# INSTRUCTIONS TO FOLLOW
Reproduce, word for word, the part of the records that opens with the line containing "de Escuelas local" and closes with the line containing "no renovar su contrato. A la hora de decidir", including both of those lines.

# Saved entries
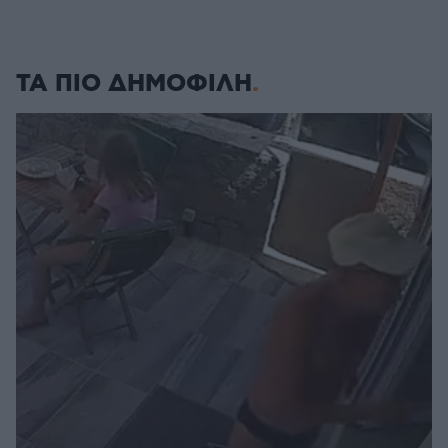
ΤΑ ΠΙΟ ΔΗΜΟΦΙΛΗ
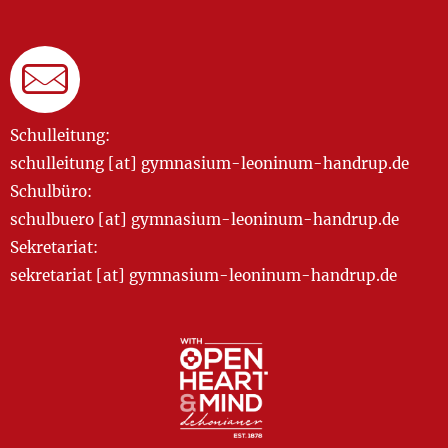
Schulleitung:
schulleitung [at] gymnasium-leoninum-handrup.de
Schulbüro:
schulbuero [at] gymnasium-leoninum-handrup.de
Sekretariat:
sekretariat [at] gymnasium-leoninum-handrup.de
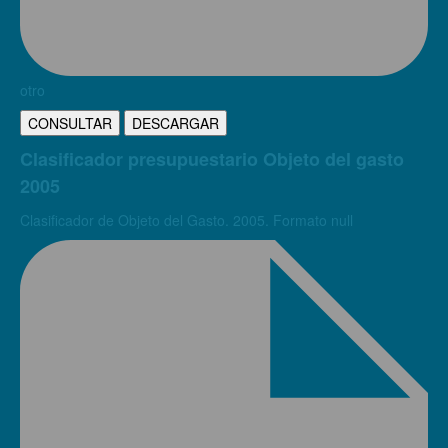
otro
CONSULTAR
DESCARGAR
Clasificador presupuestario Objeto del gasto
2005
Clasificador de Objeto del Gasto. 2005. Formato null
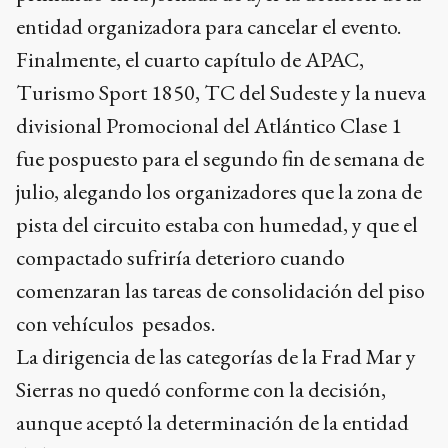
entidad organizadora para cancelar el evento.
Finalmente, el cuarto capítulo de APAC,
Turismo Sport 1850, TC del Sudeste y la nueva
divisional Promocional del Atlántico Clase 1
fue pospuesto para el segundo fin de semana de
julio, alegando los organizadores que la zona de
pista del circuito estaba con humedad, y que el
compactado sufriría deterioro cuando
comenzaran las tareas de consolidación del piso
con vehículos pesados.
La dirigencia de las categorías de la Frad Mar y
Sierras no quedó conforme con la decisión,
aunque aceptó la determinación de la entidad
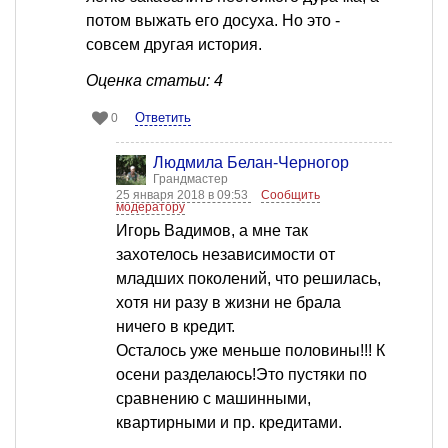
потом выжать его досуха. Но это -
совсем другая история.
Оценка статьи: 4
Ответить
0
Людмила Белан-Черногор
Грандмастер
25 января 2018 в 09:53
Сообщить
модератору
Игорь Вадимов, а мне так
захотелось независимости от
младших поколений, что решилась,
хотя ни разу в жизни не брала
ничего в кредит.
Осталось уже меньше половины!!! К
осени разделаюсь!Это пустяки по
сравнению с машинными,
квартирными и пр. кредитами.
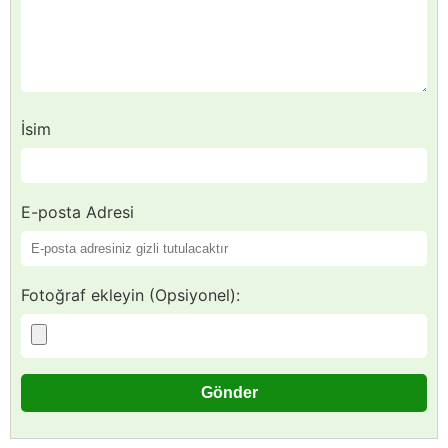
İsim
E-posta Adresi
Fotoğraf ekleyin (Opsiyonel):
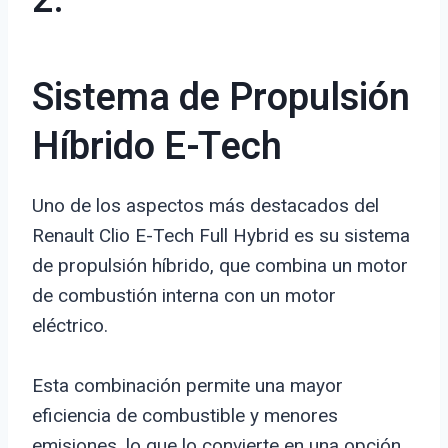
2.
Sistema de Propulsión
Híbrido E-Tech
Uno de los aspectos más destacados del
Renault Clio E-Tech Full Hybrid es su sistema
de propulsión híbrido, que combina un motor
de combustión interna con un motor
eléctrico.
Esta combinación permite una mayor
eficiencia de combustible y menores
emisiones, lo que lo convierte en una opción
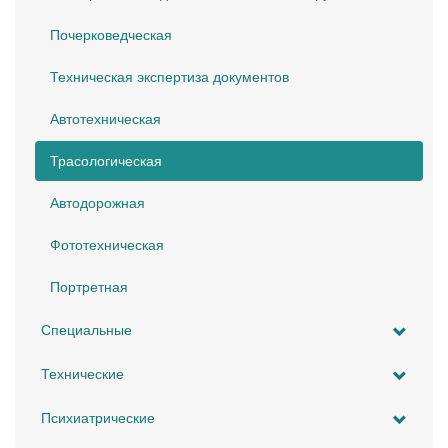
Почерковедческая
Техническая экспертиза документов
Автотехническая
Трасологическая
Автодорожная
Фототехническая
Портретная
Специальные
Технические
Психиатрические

...

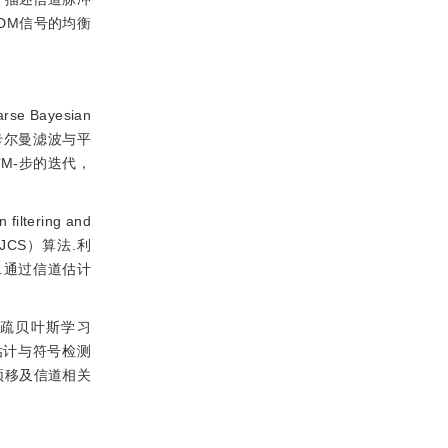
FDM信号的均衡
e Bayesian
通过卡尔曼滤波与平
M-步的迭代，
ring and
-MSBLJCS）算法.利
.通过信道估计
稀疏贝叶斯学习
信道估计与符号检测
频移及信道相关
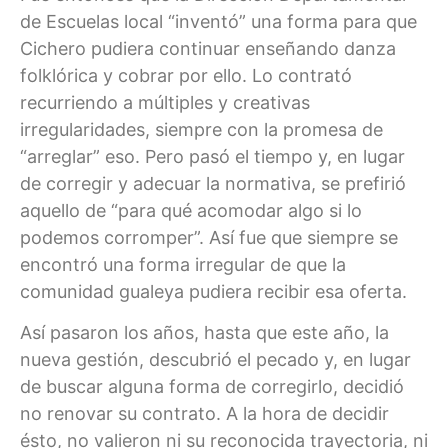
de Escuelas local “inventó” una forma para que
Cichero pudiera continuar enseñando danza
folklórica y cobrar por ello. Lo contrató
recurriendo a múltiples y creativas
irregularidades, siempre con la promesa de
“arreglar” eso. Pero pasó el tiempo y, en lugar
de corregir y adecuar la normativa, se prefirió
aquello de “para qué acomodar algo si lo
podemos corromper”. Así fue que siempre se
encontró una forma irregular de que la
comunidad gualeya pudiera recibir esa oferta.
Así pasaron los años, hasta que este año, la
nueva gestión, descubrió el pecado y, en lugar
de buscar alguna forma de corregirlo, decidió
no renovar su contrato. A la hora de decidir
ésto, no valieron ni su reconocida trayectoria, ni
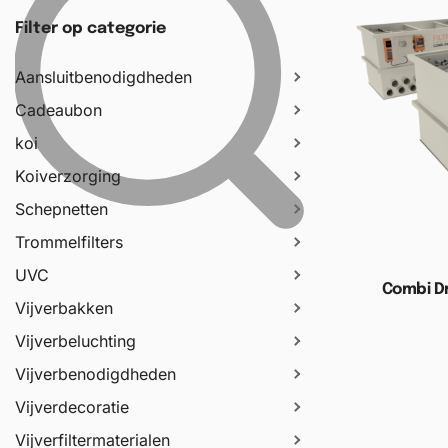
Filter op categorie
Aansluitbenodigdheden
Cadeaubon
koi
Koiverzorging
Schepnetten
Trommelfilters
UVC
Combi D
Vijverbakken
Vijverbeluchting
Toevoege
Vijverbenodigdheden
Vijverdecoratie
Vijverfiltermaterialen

# RESPONSE TO THIS EXERCISE
de Escuelas local “inventó” una forma para que
Cichero pudiera continuar enseñando danza
folklórica y cobrar por ello. Lo contrató
recurriendo a múltiples y creativas
irregularidades, siempre con la promesa de
“arreglar” eso. Pero pasó el tiempo y, en lugar
de corregir y adecuar la normativa, se prefirió
aquello de “para qué acomodar algo si lo
podemos corromper”. Así fue que siempre se
encontró una forma irregular de que la
comunidad gualeya pudiera recibir esa oferta.
Así pasaron los años, hasta que este año, la
nueva gestión, descubrió el pecado y, en lugar
de buscar alguna forma de corregirlo, decidió
no renovar su contrato. A la hora de decidir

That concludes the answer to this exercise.